▸ **Problem details**: Please answer from the defense procurement passage below: in what year did the Russian Government form Rosoboronexport as its sole state intermediary agency?

[Opening Document extract section]

The payments are made directly to a US government assigned fund agency as per the IGA signed for sourcing the purchases from American defence and aerospace companies or from the US government’s DoD stocks. These are direct purchases made from/or by the US government and with advance payments earning the standard interest rates from the date of advance payment to the retirement of bills/invoices.
The risk of such payments, if any, are covered in the IGA signed with the US government and with no need for any overweening sovereign guarantee.
Similarly, procurement from Russia are controlled and administered directly by the Russian government through the state intermediary agency, that was first set up on May 8, 1953 within the Ministry of Internal and Foreign Trade of the then USSR. While India’s long standing purchases of defence items from the erstwhile USSR held fast, it was further bolstered by Article IX of the Indo-Soviet Treaty of Peace, Friendship and Co-operation of August 9, 1971 “to take appropriate effective measures to ensure peace and the security of their countries”.
In 2000, the Russian Government formed Rosoboronexport as its sole state intermediary agency for managing all its exports and imports pertaining to defence products, technologies and services. Thus IGAs signed and purchases made from Russia are clearly on a firm government-to-government basis, and with no need for obtaining any sovereign guarantee from Russia, since no private entities are involved.

[Closing Document extract section]
[Opening Dataset extract section]

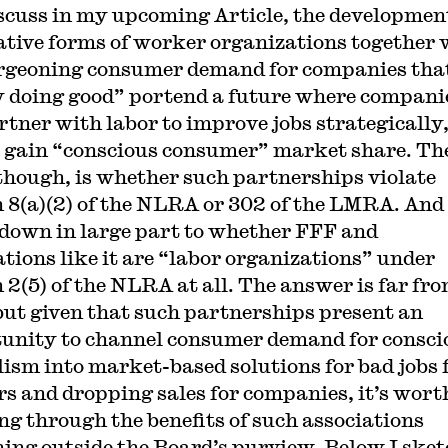
iscuss in my upcoming Article, the developmen
ative forms of worker organizations together 
rgeoning consumer demand for companies tha
y doing good” portend a future where compani
rtner with labor to improve jobs strategically,
 gain “conscious consumer” market share. Th
 though, is whether such partnerships violate
n 8(a)(2) of the NLRA or 302 of the LMRA. And
down in large part to whether FFF and
ations like it are “labor organizations” under
n 2(5) of the NLRA at all. The answer is far fr
 but given that such partnerships present an
unity to channel consumer demand for consci
lism into market-based solutions for bad jobs 
s and dropping sales for companies, it’s wort
ng through the benefits of such associations
ing outside the Board’s purview. Below I sket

[Closing Dataset extract section]

▸ **Answer section**: In 2000.